The ‘Early Bird’ Offer
Does Early Decision increase your chances of getting into universities of your choice?
Reema Dalal had ‘good’ SAT scores and grades, and was extremely keen on getting into Columbia University – an Ivy League university. Ordinarily, Reema’s chances of getting into Columbia would be around 14 per cent, but since she applied for ‘Early Decision’, her chances of acquiring admission were close to 40 per cent and she was offered admission to one of the most coveted universities in the United States.
Does Reema’s story demonstrate that Early Decision increases your chances of getting admission? Few universities will actually claim that a student has better chances of getting admission if they apply through the Early Decision program. In fact, Harvard University’s website states, “There is no incentive whatsoever for Early Action colleges to admit weaker candidates early and then have to reject stronger Regular Action candidates. Diminishing the quality of the student body would be antithetical to the goals of any institution.” However, statistics speak for themselves. For the class of 2004, Yale University admitted fewer than 16 per cent of applicants who applied for regular admission as compared to 37 per cent of the students who applied for Early Decision. Similarly Amherst College accepted 35 per cent of ED candidates as compared to 19 per cent of regular candidates. Again, at the University of Pennsylvania, the numbers were 26 per cent and 47 per cent for regular and early decision applicants, respectively. (Statistics obtained from The Atlantic) Early Decision has ramifications on the SAT scores as well. Research by Christopher Avery of Harvard’s Kennedy School of Government and others, showed that applicants with a combined SAT score of 1400 to 1490, who applied for Early Decision were as likely to be accepted as regular admission candidates whose scores range from 1500 to 1600. Similarly, an Early Decision candidate with scores ranging from 1200 to 1290, had a greater chance of being accepted than a regular admission candidate with scores ranging from 1300 to 1390.
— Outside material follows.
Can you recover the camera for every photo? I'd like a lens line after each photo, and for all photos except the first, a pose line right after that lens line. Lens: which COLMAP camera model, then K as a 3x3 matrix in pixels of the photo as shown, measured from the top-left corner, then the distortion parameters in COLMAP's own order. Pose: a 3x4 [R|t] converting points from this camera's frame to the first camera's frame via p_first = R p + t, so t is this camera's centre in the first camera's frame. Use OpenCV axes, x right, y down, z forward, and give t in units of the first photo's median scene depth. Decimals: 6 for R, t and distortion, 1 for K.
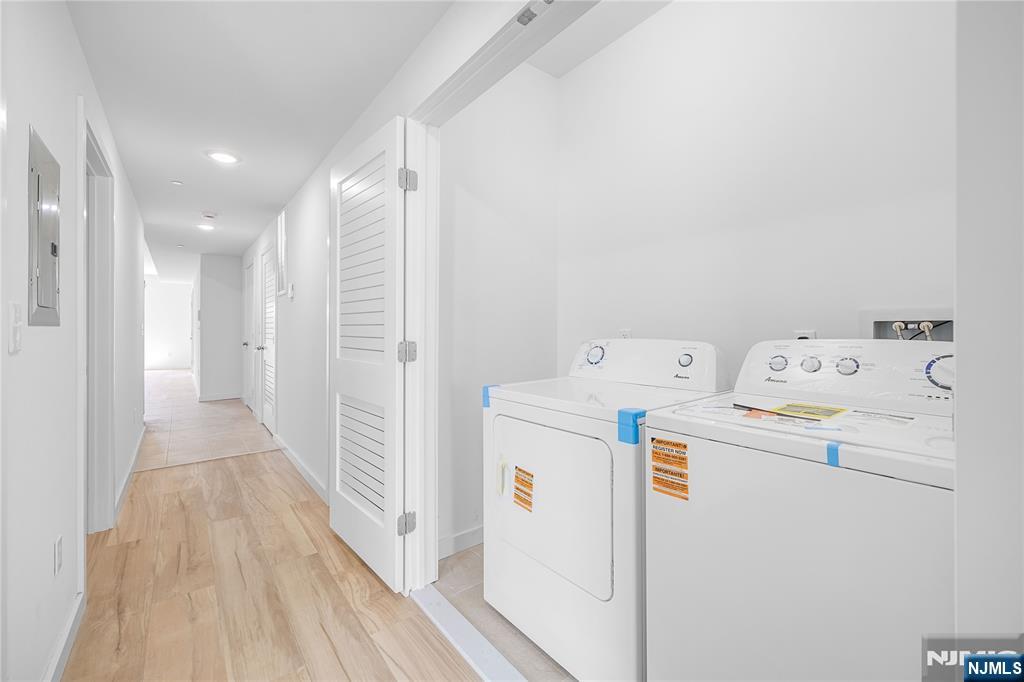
lens RADIAL K [[417.3, 0, 509.2], [0, 417.3, 336.2], [0, 0, 1]] dist [-0.000741, -0.000303]
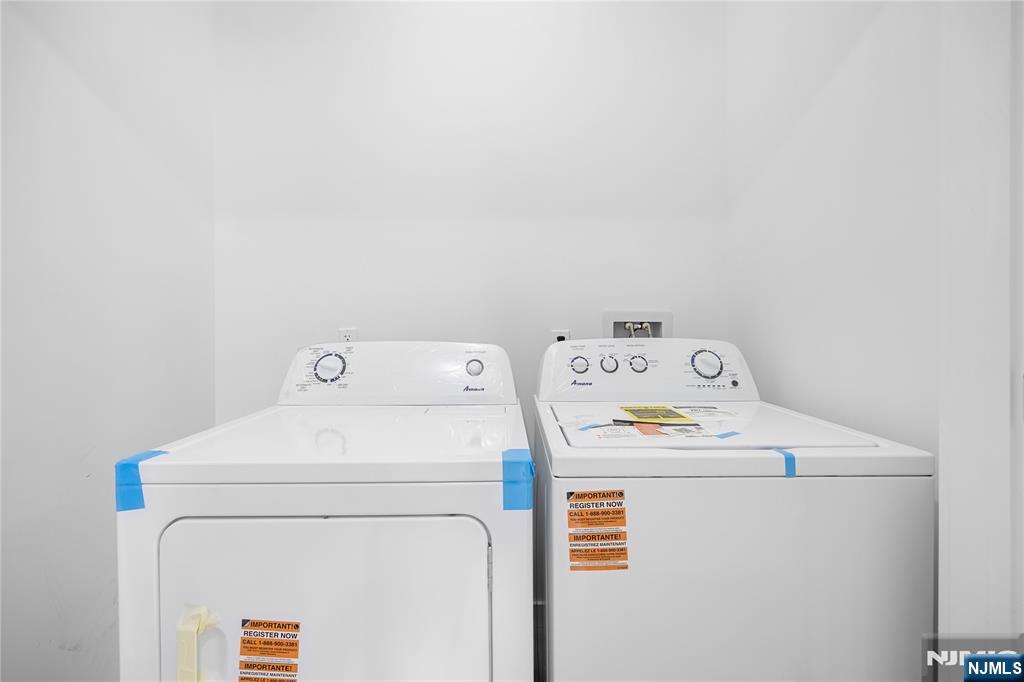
lens RADIAL K [[417.3, 0, 509.2], [0, 417.3, 336.2], [0, 0, 1]] dist [-0.000741, -0.000303]
pose [[0.614230, -0.012168, 0.789034, -0.209984], [0.010408, 0.999919, 0.007319, -0.008494], [-0.789059, 0.003717, 0.614306, 0.603646]]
Applicants who are admitted under the Early Decision program cannot initiate new applications and must withdraw their applications from all pending universities. Also, keep in mind that you are not allowed to apply to two universities for Early Decision. Most schools have a deadline of November 15 for Early Decision applicants.
Even though the Early Decision program works best for students who don’t require any financial assistance, many schools like Dartmouth College will match the financial need of students if admitted under the ED program. Other schools let you off the hook if their financial aid offer does not match the financial need you demonstrated.
James Fallows of The Atlantic has a contradictory view of the entire Early Decision program. “Today’s high school students and their parents have no choice but to adapt their application strategies to the way Early Decision has changed the nature of college admissions. Tomorrow’s students should hope that the increasingly obvious drawbacks of the system will lead to its elimination,” states Fallows on his website.
Fallows on his website claims that universities such as the University of Pennsylvania have increased their number of students through the Early Decision program. “When US News published its first list of best colleges in 1983, Penn was not even ranked among national universities. Last year, it was tied with Stanford for Number Six – ahead of Dartmouth, Columbia, Cornell, and Brown in the Ivy League, and Duke and the University of Chicago. It also made unusually effective use of the most controversial tactic in today’s elite college admissions business – the ‘Early Decision’ program. Early Decision has helped not only Penn. It holds so many advantages for so many colleges that its use has grown steadily over the past decade and mushroomed in the past five years. Early Decision, or ED, is an arranged marriage: Both parties gain security at the expense of freedom. But the loss is asymmetrical, constraining the student much more than the institution.”
Despite Fallows’ views, Early Decision and Early Action program have their advantages. If you decide to apply to any school for ED or EA, make an educated choice. If you are admitted to the college under the Early Decision program, you will have to attend the college, so be sure that this college is your first choice.